Scheduler woes ( was [patch] SCHED_SOFTRR linux scheduler policy)

Davide Libenzi (davidel@xmailserver.org)
Sun, 13 Jul 2003 11:13:09 -0700 (PDT)


On Sun, 13 Jul 2003, Alan Cox wrote:

> On Sul, 2003-07-13 at 12:50, Pavel Machek wrote:
> > Hi!
> >
> > > I finally found a couple of hours for this and I also found a machine were
> > > I can run 2.5, since luck abandoned myself about this. The small page
> > > describe the obvious and contain the trivial patch and the latecy test app :
> > >
> > > http://www.xmailserver.org/linux-patches/softrr.html
> >
> > What happens if evil user forks 60 processes, marks them all
> > SCHED_SOFTRR, and tries to starve everyone else?
>
> With the current scheduler you lose. Rik did some playing with a fair
> share scheduler some time ago. That actually works very well for a lot
> of these sorts of things. You can nice processes up (but only by
> penalising your own processes) and conceptually you'd be able to soft
> real time on a per user basis this way.
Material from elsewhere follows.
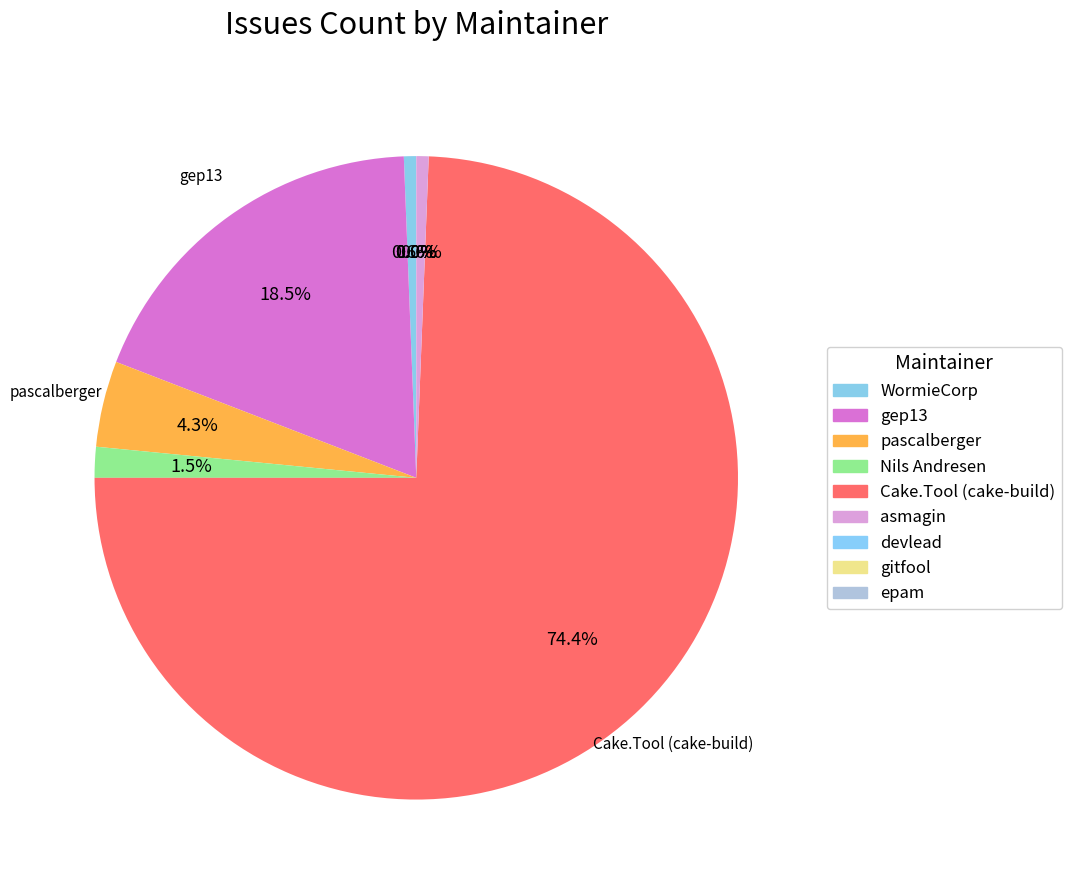

Which slice represents more than half of the pie?

Cake.Tool (cake-build)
There are currently two kind of problems, that can be solved with
different approaches. One is starvation and the other one is fairness
among system users. Googling around for problems reported about
starvation, we can find stuff reported by David Mosberger plus other real
or artificial piece of code that makes the scheduler to starve other tasks
(or at least assign CPU slices in a way less than optimal way). Since Ingo
will be listening I'll go with some ideas. I believe we should have three
domains inside the scheduler 1) RT 2) Interactive 3) Non-Interactive,
having three different priority lists. It is possible to have 1 and 2
collapsed to restrict the schema to a dual-domain. The algorithm should be
like :

if ((t = get_rt_task()) != NULL)
goto got_it;
if (time_to_pick_interactive() && (t = get_int_task()) != NULL)
goto got_it;
if (!(t = get_nint_task()))
t = idle();
got_it:
...

Functions get_*() do the std bitmap lookup and O(1) fetch. The function
time_to_pick_interactive() is a trivial function of the time consumed by
interactive tasks and non-interactive tasks so that we can even eventually
tune it with /proc. Even a super-trivial policy like :

static inline int time_to_pick_interactive(void) {
return rt->sched_num % N;
}

would work. Even with N very small like 2, the greater timeslice allocated
for interactive tasks will still assign a huge slice of CPU to them (a
quadratic of cubic timeslice(prio) function will mark even more the gap).
The EXPIRED_STARVING() thing simply does not work, expecially with a ten
second setup. Also, it makes all interactive tasks to fall trough in the
expired array. The above solution will guarantee that no starvation will
be experienced by other tasks. You really want to make time_to_pick_interactive()
a function of the allocated CPU time to achieve a better distribution.
All the tricks available to hit the interactive selection machanism will
fail under this solution. All non-iteractive tasks will have their
*guaranteed* (and tunable) minimum CPU time. You can easily keep the time
allocation information inside the run queue struct so that you can access
them w/out extra locks.

Ingo, I know you're busy with other stuff but you should definitely take a
look at some of the exposed cases, some of them are scary if you think at
what they can do in a multi-user environment.